Art Babbitt (neé Babitsky) and his family moved from Sioux City, Iowa to New York City in 1924, at the age of 16. Art left for the Disney Studios in Hollywood in 1932, when he was 24.
Not only is that a hell of a time to be in New York, that’s a hell of an age to be in that New York!
People don’t grow in a vacuum. Everyone is somehow influenced by their world around them. This midwestern kid, Born in Omaha and raised in Sioux City, was suddenly entrenched by the Jazz Age! — F. Scott Fitgerald’s “land of ambition and success,” the Roaring Twenties, and the first Macy’s Parade.
Sioux City had horses and carriages (Art’s father was horribly injured while driving one). New York had hoards of motorists. Stores were competing to sell you the most affordable radio. The country had exited WWI as a superpower and economic powerhouse.
In New York, everyone was talking about Wall Street. Fortunes were being made. Art Babbitt was working for a grocer as a stock boy. One day he found a business card in the street for an ad agency and he applied as an artist. Thus began his career as “a pencil pusher.”
In 1928 New York governor Al Smith ran for president against Herbert Hoover. Smith was somewhat of a hero for the labor reform movement, pushing through legislation for social welfare and public works projects. He was elected for four terms, and when he ran for president against Hoover, he lost. Terribly. This was in no small part to country-wide bigotry against his Irish Catholic roots. The KKK even burned crucifixes at the stops of his campaign. In 1928, it was a sin to be different, to have immigrant roots.
By the end of 1929, the Crash brought the investors to ruin. Art Babbitt was not an investor – with an injured father and a family of six, he couldn’t afford to be.
He had been running a successful independent business as an illustrator and ad man (and had done some crude animation this way) and got a job at Terrytoons months before the crash.

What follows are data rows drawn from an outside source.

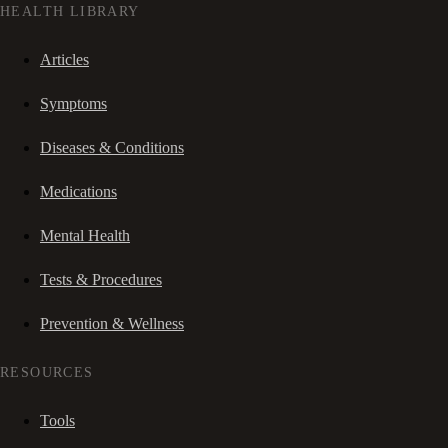
HEALTH LIBRARY
Articles
Symptoms
Diseases & Conditions
Medications
Mental Health
Tests & Procedures
Prevention & Wellness
RESOURCES
Tools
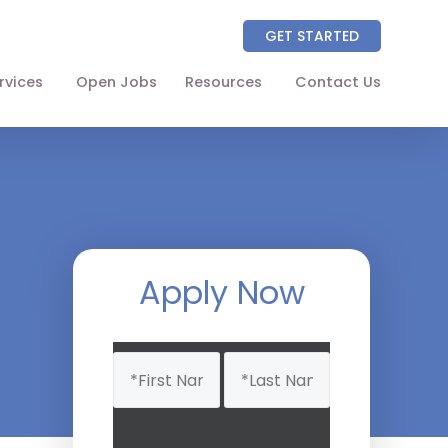
GET STARTED
rvices
Open Jobs
Resources
Contact Us
About
Partners
NAICS Codes
The Wellhart Process
Apply Now
Working with Wellhart
Name
Giving Back
(Required)
Leadership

The Empire State Building was being constructed at record speed, and by 1932 the tallest building in the world sat in the middle of Manhattan. It was dedicated live by Al Smith (filmed for newsreels and recorded and broadcasted on the radio), who had nothing to do with the construction whatsoever. He had been assigned the “head of the project” by businessman John Jacob Raskob, the man with the ambition and the money to build this colossus. Raskob had been Smith’s campaign manager for his crippling run for presidency and felt he owed him one. As a result, the people of New York watched laborers risk their lives on a daily basis, while the ex-governor cut the ribbon.
There’s much more to Art Babbitt’s New York that needs to be shared – like his personal encounters with Cab Calloway in Harlem and the Zigfreld Follies dancing girls on Broadway, not to mention xenophobic Red Scare, the politics of corrupt showman mayor Jimmy Walker, “liberal Bolshevism” criticisms of president Roosevelt, and the WWI vet Bonus Strikers. But that will have to wait for another day.